JEMBRANA, balipuspanews.com– Anggota Satpol PP Pemkab Jembrana, Rabu (26/7/2023) siang harus kucing-kucingan dengan gerombolan anak punk. Saat akan diamankan di perempatan Taman Makam Pahlawan Negara mereka berusaha kabur masuk ke pasar.
Setelah mendapat laporan dari masyarakat yang merasa terganggu dengan kehadiran gerombolan anak punk dijalanan, anggota Satpol PP Jembrana langsung menuju ke perempatan taman Makam Pahlawan di lingkungan Pendem, Kecamatan/Kabupaten Jembrana.
Tahu ada Satpol PP datang, mereka langsung lari berhanbutan menyelematkan diri.
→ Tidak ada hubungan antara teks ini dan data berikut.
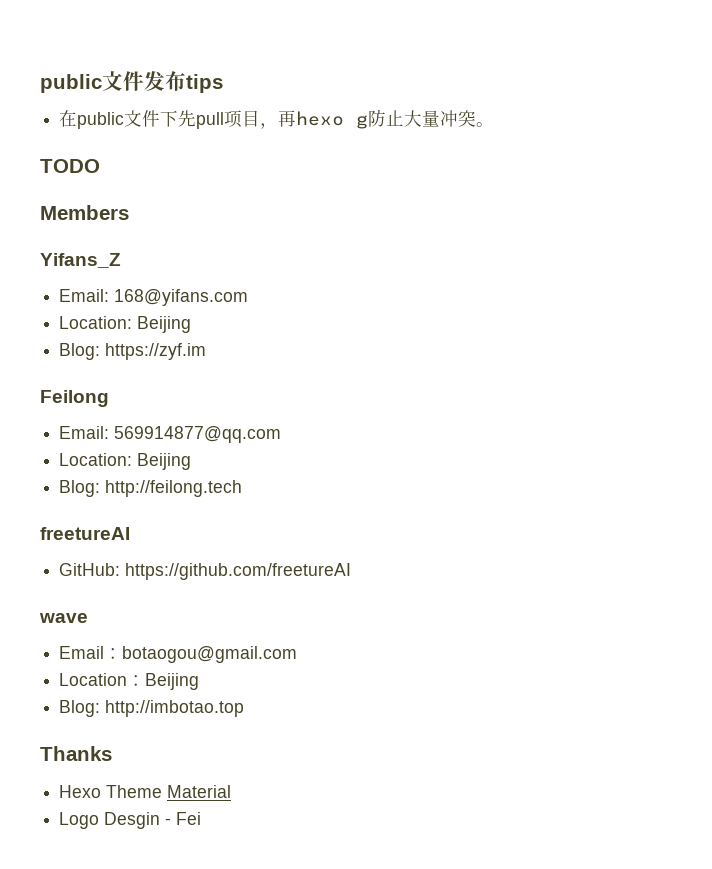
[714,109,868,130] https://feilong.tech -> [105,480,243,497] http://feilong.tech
Mereka lari kearah selatan dan masuk ke pasar Negara.
“Saat akan kami amankan mereka lari berhamburan sampai masuk kedalam Pasar Umum Negara,” ujar Kasat Pol PP Pemkab Jembrana, I Made Leo Agus Jaya.
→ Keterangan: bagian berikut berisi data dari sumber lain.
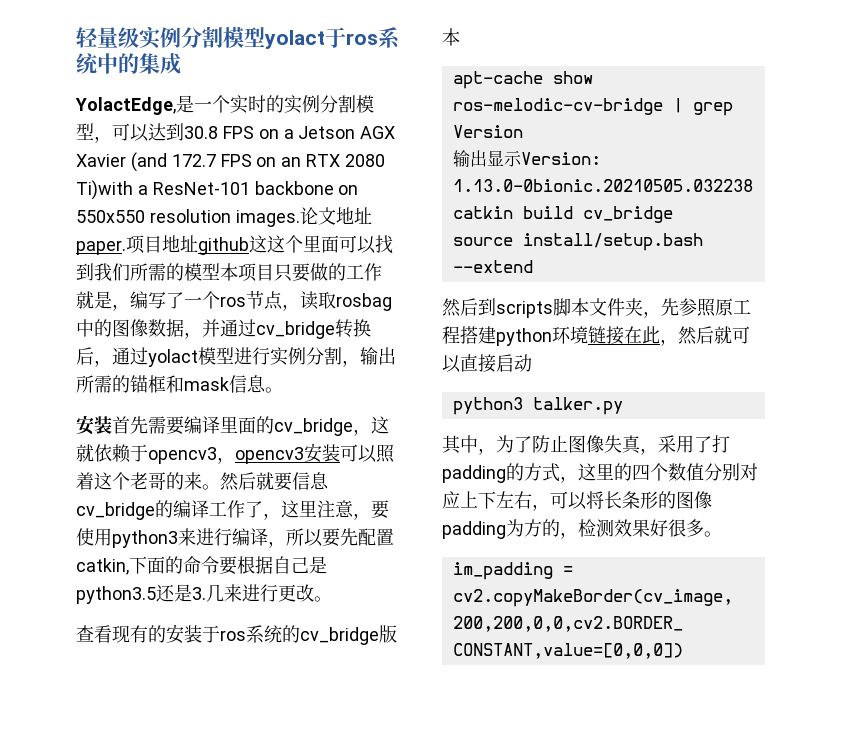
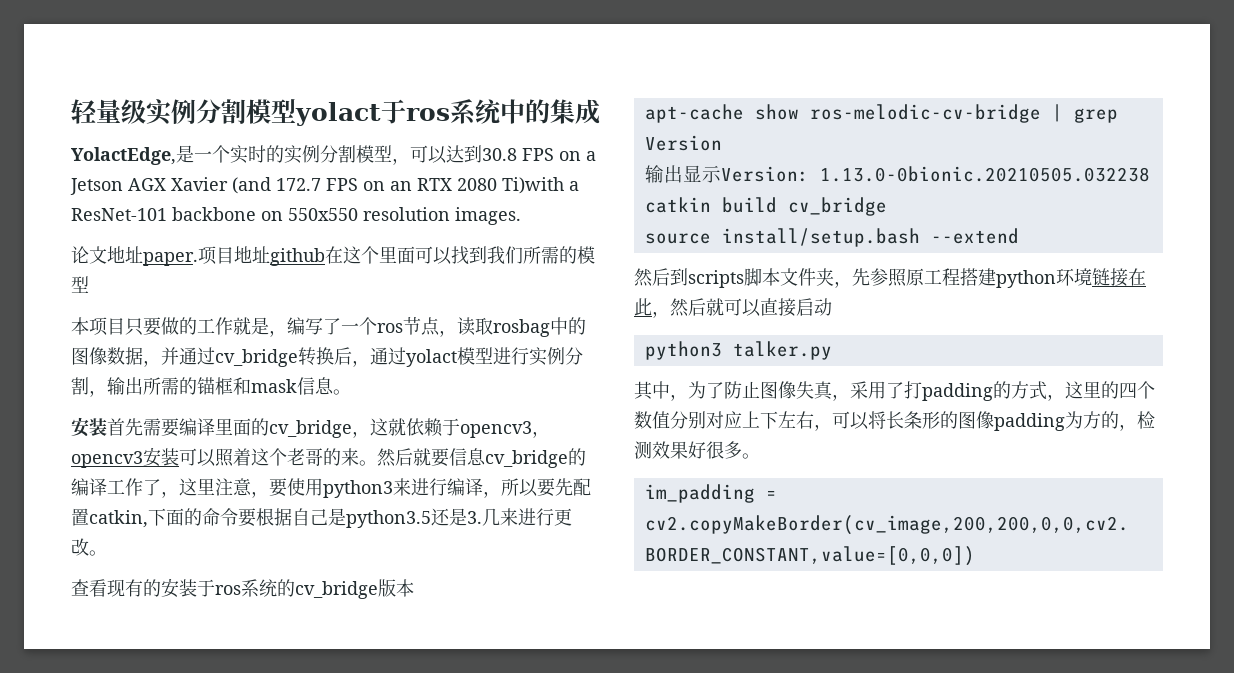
(300, 218) none -> (521, 216) //
[249,235,267,253] 这 -> [325,246,343,264] 在
(220, 271) none -> (89, 284) //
Akhirnya sebanyak 8 orang anak punk yang terdiri dari 6 orang laki-laki dan 2 orang perempuan berhasil diamankan dan dibawa ke kantor Satpol PP Jembrana.
Saat didata mereka berasal dari bwrbagai daerah di Jawa seperti Sumedang, Garut dan Cirebon serta Cilacap. Usia mereka ada yang baru 14 tahun dan yang tertua 25 tahun.
“Usia mereka rata-rata belasan tahun. Mereka bisa masuk Bali dengan menumpang truk di Ketapang,” jelasnya.
Karena tidak membawa identitas lengkap dan bekal yang cukup setelah diberikan pembinaan, ke 8 anak punk yang bertujuan berlibur ke Pantai Kuta itu akan dipulangkan ke daerah asalnya.